INPUT:
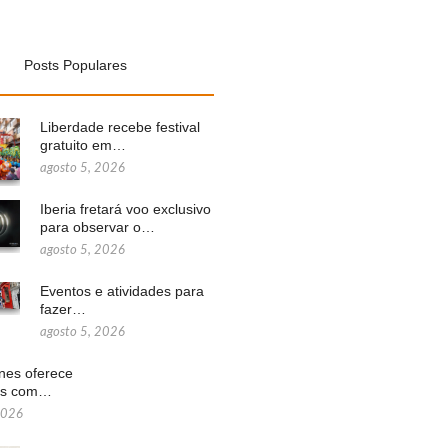
Posts Populares
Liberdade recebe festival
gratuito em…
agosto 5, 2026
Iberia fretará voo exclusivo
para observar o…
agosto 5, 2026
Eventos e atividades para
fazer…
agosto 5, 2026
ines oferece
ns com…
2026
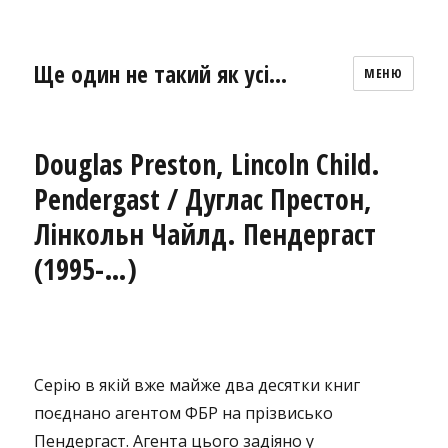
Ще один не такий як усі…
МЕНЮ
Douglas Preston, Lincoln Child.
Pendergast / Дуглас Престон,
Лінкольн Чайлд. Пендергаст
(1995-…)
Серію в якій вже майже два десятки книг
поєднано агентом ФБР на прізвисько
Пендергаст. Агента цього задіяно у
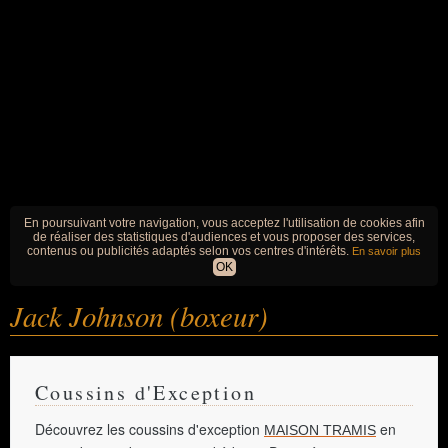
En poursuivant votre navigation, vous acceptez l'utilisation de cookies afin
de réaliser des statistiques d'audiences et vous proposer des services,
contenus ou publicités adaptés selon vos centres d'intérêts.
En savoir plus
OK
Jack Johnson (boxeur)
Coussins d'Exception
Découvrez les coussins d'exception
en
MAISON TRAMIS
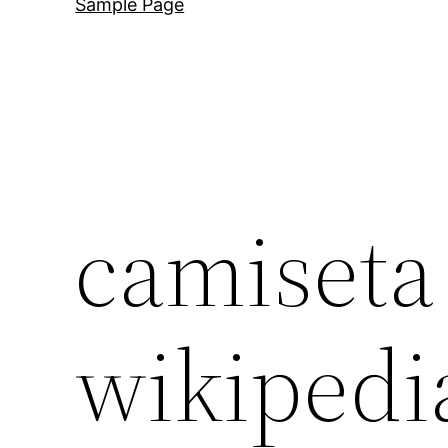
Sample Page
camiseta
wikipedi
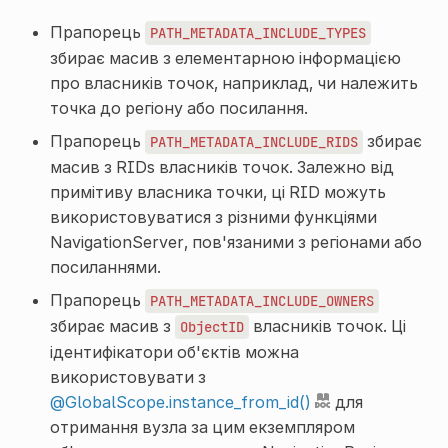
Прапорець
PATH_METADATA_INCLUDE_TYPES
збирає масив з елементарною інформацією
про власників точок, наприклад, чи належить
точка до регіону або посилання.
Прапорець
збирає
PATH_METADATA_INCLUDE_RIDS
масив з
RIDs
власників точок. Залежно від
примітиву власника точки, ці RID можуть
використовуватися з різними функціями
NavigationServer, пов'язаними з регіонами або
посиланнями.
Прапорець
PATH_METADATA_INCLUDE_OWNERS
збирає масив з
власників точок. Ці
ObjectID
ідентифікатори об'єктів можна
використовувати з
@GlobalScope.instance_from_id()
для
отримання вузла за цим екземпляром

TO DO: Return, unchanged, the lines of the material between the line holding "Ще один не такий як усі…" and the line holding "Пендергаст. Агента цього задіяно у", inclusive.

EXERCISE SOLUTION:
Ще один не такий як усі…
МЕНЮ
Douglas Preston, Lincoln Child.
Pendergast / Дуглас Престон,
Лінкольн Чайлд. Пендергаст
(1995-…)
Серію в якій вже майже два десятки книг
поєднано агентом ФБР на прізвисько
Пендергаст. Агента цього задіяно у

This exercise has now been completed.